The U.S. Green Building Council has awarded its highest distinction, the Leadership in Energy and Environmental Design (LEED) Platinum certification, to Posty Cards of Kansas City, Mo. Of the seven manufacturing plants in the country to earn the designation, the 65-year-old, family-owned greeting card company, run by third-generation president Erick Jessee, '89, is by far the smallest. (Others include a Volkswagen facility and a ConAgra operation.) One of the lead architects of the expansion and renovation project—which doubled the facility's space while significantly reducing its carbon footprint per square foot—was Mark McHenry, '73, with McHenry Shaffer Mitchell.
The United States Golf Association Museum in New Jersey has dedicated a gallery to Mary Kathryn "Mickey" Wright, '56. The fourth person to have a room named in her honor, Wright joins the ranks of Ben Hogan, Bobby Jones and Arnold Palmer. Among the memorabilia on display is the set of 1963 Wilson Staff Dynapower clubs she played with for 32 years while perfecting the swing Hogan once called "the greatest golf swing I ever saw." There's also the 1955 Bulls-Eye putter she used to win all but one of her 82 LPGA titles, including 13 major championships. A four-time U.S. Women's Open champion (1958-59, 1961, 1964), Wright is the only player in LPGA history to hold all four major titles at the same time (1961-62).

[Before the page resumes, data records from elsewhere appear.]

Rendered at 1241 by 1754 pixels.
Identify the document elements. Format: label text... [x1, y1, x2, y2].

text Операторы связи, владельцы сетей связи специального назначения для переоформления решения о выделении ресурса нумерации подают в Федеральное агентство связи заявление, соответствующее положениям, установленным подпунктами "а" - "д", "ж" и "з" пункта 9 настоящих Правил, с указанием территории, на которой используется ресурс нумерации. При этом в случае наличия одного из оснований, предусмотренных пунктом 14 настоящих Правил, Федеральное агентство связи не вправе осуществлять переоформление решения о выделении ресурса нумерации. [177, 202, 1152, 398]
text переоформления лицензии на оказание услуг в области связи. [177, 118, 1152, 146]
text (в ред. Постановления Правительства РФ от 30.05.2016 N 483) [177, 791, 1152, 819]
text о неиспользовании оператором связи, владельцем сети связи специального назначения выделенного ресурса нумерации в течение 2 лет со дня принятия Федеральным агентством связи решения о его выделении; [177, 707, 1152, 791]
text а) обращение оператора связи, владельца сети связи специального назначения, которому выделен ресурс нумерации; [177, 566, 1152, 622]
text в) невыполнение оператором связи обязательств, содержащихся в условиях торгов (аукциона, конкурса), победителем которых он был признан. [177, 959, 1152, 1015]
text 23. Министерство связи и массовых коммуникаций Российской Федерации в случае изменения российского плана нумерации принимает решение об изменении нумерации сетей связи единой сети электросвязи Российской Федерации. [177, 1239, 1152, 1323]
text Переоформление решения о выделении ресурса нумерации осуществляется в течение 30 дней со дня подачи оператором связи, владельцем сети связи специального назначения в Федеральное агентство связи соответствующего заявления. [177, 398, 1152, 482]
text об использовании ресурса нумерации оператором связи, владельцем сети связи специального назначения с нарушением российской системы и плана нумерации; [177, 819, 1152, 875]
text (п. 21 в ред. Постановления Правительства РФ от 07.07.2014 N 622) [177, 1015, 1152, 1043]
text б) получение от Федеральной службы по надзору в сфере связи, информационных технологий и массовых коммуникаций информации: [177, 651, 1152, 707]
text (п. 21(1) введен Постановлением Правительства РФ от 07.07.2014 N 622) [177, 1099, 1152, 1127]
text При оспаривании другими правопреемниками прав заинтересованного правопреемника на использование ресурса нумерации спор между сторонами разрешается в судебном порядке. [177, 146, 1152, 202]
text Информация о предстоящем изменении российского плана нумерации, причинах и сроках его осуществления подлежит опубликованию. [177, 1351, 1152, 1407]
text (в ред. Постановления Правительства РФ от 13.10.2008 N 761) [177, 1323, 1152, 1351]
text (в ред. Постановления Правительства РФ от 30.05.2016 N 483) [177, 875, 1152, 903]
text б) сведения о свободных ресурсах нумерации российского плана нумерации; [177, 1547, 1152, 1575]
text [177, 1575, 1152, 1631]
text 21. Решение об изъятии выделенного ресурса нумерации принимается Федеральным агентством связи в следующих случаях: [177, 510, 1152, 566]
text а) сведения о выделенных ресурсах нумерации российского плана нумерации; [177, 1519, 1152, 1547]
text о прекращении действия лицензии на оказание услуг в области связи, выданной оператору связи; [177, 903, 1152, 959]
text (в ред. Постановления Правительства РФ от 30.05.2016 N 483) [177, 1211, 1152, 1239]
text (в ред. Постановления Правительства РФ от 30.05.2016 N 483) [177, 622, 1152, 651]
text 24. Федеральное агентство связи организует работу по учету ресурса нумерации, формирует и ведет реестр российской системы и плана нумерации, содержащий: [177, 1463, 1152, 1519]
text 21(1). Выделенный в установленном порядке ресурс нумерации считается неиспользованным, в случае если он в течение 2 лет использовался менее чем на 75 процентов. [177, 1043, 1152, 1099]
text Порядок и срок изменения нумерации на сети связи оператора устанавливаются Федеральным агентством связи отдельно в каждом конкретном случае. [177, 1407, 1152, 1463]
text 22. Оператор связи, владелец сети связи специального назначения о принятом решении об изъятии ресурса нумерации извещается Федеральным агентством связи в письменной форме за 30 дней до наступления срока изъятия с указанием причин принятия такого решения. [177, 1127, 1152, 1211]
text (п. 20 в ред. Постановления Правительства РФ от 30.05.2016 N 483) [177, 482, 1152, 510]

"I had a vision, or an idea, that Mr. Darcy is going to be involved in the technology of the time. We hear from Austen's pen that he is a man of letters and that he's involved in business. In my book, I chose to make Mr. Darcy a forward thinking man of the Age of Reason, a man who wanted his wife as a partner, not his arm candy."
—Cisco co-founder and Austen scholar Sandy Lerner, MS '81, on the inspiration for Second Impressions, her "sequel" to Pride and Prejudice.